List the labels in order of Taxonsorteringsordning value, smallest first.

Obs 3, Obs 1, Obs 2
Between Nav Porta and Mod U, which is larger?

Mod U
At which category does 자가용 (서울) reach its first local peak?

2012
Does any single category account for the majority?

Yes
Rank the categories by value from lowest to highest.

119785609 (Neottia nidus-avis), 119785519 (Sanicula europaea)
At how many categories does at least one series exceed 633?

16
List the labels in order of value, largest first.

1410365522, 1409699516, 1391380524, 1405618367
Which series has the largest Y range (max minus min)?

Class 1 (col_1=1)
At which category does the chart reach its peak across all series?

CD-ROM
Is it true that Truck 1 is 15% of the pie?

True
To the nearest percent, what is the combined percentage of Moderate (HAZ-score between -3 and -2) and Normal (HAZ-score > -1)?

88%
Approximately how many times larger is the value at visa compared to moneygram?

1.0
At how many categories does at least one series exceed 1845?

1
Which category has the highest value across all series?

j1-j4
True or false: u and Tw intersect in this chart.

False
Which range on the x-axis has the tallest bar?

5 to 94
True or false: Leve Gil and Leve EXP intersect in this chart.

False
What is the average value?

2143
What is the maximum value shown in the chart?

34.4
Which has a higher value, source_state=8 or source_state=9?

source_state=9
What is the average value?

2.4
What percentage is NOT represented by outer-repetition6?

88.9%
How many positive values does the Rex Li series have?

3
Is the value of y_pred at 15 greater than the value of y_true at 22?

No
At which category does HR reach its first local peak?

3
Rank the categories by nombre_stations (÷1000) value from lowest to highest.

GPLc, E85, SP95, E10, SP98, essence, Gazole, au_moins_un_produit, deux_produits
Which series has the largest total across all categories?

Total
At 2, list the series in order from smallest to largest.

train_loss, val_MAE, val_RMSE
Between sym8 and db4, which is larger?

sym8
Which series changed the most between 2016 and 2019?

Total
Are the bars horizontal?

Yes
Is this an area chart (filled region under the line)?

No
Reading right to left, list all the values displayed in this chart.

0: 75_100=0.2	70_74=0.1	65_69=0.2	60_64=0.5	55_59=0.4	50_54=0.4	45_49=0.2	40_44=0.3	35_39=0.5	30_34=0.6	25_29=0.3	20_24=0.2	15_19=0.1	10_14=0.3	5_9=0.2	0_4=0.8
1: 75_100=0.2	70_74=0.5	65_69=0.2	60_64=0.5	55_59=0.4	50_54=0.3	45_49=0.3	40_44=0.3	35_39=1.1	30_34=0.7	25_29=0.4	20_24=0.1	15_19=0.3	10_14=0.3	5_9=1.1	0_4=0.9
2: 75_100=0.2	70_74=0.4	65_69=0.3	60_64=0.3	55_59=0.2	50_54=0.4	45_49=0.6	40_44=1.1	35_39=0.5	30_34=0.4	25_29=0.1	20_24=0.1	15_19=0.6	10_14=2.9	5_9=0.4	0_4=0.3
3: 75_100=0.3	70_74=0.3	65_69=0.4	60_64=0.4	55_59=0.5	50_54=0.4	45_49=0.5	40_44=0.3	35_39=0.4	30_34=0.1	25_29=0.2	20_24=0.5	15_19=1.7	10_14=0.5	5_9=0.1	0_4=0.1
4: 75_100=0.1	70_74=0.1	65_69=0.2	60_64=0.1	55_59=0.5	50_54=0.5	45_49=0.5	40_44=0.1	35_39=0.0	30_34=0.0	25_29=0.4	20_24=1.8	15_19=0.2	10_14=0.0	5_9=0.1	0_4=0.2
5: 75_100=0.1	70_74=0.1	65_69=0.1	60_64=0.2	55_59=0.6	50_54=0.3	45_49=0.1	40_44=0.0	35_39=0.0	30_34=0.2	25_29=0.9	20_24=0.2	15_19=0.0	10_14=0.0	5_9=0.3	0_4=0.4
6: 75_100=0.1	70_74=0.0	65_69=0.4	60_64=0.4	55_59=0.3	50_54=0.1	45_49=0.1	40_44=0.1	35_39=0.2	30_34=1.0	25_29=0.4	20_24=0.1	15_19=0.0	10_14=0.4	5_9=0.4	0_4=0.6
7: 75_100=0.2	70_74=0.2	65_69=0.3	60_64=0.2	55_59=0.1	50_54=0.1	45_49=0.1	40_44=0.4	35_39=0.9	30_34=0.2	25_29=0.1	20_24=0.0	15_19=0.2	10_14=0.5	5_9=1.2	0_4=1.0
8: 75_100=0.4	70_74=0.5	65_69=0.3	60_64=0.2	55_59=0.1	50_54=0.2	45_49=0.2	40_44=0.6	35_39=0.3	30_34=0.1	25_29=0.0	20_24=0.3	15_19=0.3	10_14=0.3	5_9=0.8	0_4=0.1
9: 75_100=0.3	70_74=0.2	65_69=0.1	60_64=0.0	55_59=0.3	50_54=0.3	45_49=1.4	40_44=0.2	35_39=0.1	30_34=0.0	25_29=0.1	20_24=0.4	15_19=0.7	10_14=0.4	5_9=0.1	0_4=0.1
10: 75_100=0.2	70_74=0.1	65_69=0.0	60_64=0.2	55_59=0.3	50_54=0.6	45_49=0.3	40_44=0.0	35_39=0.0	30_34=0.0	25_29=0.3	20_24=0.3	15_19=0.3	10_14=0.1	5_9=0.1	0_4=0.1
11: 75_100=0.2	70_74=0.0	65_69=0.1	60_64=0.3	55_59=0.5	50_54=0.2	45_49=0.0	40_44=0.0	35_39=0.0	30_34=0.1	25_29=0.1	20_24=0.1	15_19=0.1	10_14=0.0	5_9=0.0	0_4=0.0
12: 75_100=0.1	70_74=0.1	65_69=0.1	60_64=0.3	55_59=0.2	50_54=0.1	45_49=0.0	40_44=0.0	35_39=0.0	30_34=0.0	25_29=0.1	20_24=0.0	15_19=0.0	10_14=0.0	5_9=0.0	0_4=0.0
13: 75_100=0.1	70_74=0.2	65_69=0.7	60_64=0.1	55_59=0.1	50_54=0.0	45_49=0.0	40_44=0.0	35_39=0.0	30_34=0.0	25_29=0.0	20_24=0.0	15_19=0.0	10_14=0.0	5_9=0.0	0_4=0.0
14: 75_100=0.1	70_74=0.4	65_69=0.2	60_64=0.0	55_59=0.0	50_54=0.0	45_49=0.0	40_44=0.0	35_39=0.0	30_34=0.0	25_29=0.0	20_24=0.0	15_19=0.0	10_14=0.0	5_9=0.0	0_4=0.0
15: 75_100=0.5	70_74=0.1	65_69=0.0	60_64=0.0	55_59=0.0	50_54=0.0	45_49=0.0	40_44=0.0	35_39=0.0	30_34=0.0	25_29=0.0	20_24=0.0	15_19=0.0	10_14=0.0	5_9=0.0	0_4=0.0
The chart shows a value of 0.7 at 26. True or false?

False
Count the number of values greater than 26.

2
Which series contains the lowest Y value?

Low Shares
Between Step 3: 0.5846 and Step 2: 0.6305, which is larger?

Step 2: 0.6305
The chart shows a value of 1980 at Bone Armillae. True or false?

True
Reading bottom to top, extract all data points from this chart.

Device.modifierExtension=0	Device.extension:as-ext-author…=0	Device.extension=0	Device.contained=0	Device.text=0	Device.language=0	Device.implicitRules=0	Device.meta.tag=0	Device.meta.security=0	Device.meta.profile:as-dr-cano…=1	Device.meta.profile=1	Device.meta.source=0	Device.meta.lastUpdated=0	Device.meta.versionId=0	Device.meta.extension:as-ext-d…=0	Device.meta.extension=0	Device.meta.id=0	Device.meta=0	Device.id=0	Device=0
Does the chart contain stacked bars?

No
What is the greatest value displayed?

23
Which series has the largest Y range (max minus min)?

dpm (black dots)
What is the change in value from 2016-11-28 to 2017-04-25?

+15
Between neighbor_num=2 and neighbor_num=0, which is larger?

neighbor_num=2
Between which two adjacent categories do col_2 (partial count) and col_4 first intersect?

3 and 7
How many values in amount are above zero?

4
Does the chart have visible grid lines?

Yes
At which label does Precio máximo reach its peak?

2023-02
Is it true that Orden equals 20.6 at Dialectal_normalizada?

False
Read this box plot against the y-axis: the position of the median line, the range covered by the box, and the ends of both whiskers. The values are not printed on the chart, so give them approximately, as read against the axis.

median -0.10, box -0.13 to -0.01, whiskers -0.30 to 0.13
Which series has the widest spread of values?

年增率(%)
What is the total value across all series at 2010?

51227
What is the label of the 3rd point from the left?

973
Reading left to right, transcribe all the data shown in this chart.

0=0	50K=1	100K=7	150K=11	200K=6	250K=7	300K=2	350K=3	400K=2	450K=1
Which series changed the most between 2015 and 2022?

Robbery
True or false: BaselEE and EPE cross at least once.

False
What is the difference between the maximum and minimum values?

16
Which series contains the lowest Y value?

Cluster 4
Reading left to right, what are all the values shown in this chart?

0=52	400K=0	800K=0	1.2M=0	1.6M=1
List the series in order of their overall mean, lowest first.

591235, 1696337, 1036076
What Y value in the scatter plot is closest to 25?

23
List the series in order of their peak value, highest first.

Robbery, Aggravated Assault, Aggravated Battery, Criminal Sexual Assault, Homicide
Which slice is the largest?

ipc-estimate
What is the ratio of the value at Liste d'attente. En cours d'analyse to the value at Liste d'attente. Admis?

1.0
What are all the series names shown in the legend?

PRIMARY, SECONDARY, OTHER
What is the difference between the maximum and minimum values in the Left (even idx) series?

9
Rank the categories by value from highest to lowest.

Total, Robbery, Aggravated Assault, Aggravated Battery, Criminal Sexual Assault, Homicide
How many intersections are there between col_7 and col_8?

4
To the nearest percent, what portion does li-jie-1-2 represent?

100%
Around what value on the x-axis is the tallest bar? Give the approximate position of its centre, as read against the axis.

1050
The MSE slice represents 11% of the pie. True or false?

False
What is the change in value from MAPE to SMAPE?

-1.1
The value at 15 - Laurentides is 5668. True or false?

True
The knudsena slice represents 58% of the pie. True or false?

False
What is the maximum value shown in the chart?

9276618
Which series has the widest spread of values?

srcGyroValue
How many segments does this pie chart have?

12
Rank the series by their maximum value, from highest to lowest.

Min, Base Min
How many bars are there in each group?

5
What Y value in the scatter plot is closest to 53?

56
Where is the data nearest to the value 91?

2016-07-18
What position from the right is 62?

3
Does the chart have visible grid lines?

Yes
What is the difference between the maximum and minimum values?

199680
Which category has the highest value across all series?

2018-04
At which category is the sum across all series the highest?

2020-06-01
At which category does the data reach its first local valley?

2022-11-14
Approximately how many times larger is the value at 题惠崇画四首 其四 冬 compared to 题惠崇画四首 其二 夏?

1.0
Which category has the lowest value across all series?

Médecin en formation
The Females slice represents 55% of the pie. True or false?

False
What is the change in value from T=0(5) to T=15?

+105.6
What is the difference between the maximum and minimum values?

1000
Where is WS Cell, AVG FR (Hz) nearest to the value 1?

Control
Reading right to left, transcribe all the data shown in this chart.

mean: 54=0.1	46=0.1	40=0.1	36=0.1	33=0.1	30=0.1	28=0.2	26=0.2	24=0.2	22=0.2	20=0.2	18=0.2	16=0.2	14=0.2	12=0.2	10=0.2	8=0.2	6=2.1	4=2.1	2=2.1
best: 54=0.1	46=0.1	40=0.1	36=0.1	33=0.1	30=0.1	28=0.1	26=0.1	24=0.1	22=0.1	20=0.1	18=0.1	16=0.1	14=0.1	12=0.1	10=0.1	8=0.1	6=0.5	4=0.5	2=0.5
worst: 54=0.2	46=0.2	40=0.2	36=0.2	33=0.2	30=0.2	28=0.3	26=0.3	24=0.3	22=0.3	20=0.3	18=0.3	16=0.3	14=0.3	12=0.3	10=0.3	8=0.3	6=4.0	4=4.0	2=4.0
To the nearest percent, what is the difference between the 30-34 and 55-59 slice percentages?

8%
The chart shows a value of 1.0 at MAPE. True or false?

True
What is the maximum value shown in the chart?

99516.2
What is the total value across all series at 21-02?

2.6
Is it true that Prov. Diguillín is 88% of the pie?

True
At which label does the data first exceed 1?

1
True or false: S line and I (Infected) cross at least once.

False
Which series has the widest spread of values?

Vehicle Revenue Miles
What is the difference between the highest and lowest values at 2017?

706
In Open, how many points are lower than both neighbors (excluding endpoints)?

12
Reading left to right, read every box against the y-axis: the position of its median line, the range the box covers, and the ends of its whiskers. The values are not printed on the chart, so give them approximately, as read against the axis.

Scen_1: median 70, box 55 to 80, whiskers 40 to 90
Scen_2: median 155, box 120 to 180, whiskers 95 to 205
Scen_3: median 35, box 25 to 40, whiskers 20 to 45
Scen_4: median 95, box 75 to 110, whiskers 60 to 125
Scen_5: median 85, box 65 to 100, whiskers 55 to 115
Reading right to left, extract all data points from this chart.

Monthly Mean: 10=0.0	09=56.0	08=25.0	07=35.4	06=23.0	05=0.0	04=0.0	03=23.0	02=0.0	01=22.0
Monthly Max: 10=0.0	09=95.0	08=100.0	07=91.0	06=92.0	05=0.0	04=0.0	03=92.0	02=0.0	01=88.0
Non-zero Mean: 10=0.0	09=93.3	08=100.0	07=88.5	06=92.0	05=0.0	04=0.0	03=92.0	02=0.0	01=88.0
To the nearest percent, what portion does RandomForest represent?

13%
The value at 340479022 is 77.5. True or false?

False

-*-*-

• [PROBLEM TO WORK ON]
Copy out the lines of the records exactly as they appear, from the line containing "Vehicle Revenue Miles" to the line containing "Reading right to left, extract", including both of those lines.

• [EXERCISE SOLUTION]
Vehicle Revenue Miles
What is the difference between the highest and lowest values at 2017?

706
In Open, how many points are lower than both neighbors (excluding endpoints)?

12
Reading left to right, read every box against the y-axis: the position of its median line, the range the box covers, and the ends of its whiskers. The values are not printed on the chart, so give them approximately, as read against the axis.

Scen_1: median 70, box 55 to 80, whiskers 40 to 90
Scen_2: median 155, box 120 to 180, whiskers 95 to 205
Scen_3: median 35, box 25 to 40, whiskers 20 to 45
Scen_4: median 95, box 75 to 110, whiskers 60 to 125
Scen_5: median 85, box 65 to 100, whiskers 55 to 115
Reading right to left, extract all data points from this chart.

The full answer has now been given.